Перед тем как лечь спать, Тарасов снова выполз из палатки наружу, постоял на четвереньках, тщательно прислушиваясь к охлестам ветра, к гоготанью и свисту, пытаясь уловить хоть какие-то изменения, хоть что-то, что могло бы вселить в душу надежду. Но, увы, ветер бесился по-прежнему яростно, самозабвенно, и от хохота его по всему телу пробегали ознобные волны, ломило кости и пустела, делалась мучительно-полой, звонкой голова. А, может, ветер сдает? Сегодня утром он, например, немного тише был...
Когда Тарасов лег спать и смежил уже веки, пытаясь одолеть слабость, услышал, как в своем углу заворочался Манекин, зашуршал бумагой, запричмокивал губами, в палатке снова остро, одуряюще-вкусно запахло копченой колбасой. Во рту вмиг сбилась в сгусток слюна, Тарасов, давясь, проглотить ее, но слюна собралась вновь, и горло сжал мучительно-тугой обруч. Значит, Манекин все-таки перепрятал свой запас.
Весь день они вели себя так, будто Манекина не существовало — нет среди них такого человека, и все тут! — и он тоже не давал о себе знать — лежал в углу палатки, не шевелясь, не требуя ничего — ни воды, ни снега, ни бульона, ни своей доли вареных перьев, не участвовал в разговорах, он даже кашлять и задыхаться перестал. А сейчас вот, когда сделалось темно, ожил, зашуршал бумагой, принялся поедать колбасу. «Вот ведь какое испытание сами себе придумали. Да ведь ребята не удержатся, прибьют его... Точно, прибьют!»
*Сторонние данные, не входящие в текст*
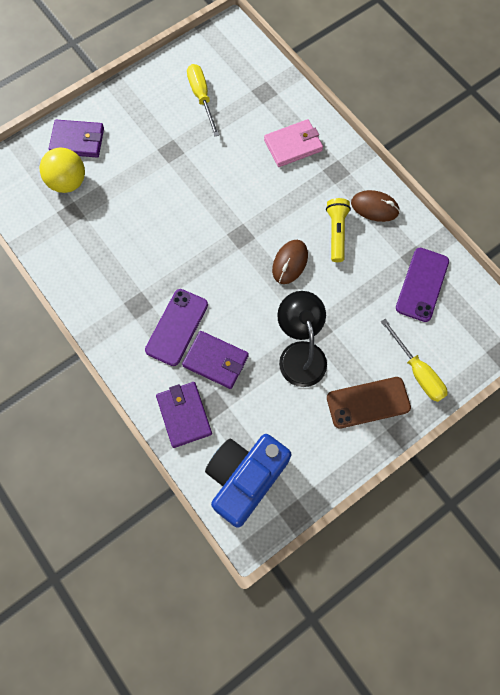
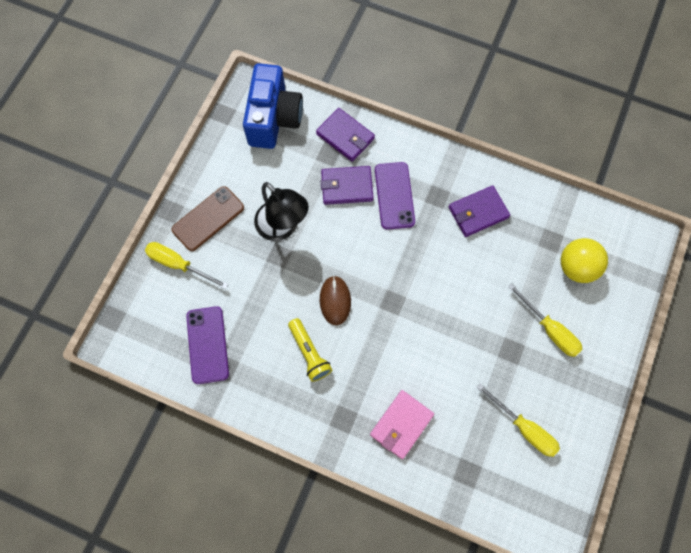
camera: 150 degrees right, 0 degrees up
(77, 140) = (601, 312): purple wallet -> purple wallet (478, 212)
(129, 149) = (549, 329): none -> yellow screwdriver
(374, 207) = (287, 400): brown mouse -> none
— Слушай, ты! — совладав наконец с обжимом обруча, просипел Тарасов. — Один совет тебе хочу дать, — и ловя в темноте манекинский взгляд, буквально ощущая его холодное покалывание, сказал с тихой угрозой: — Салями свое ешь в одиночку, когда рядом никого нет. На ледник уползай, в скалы — куда угодно, только чтобы нас рядом не было, ясно? Ешь там. Не то... Мужики с голодухи всякое могут сделать. Понял?
Манекин шевельнулся, совершая что-то быстрое, неуловимое во тьме, потом раздался хлопок о твердую ткань рюкзака — видно, загнал колбасу на дно мешка, — вполз в спальник и затаился.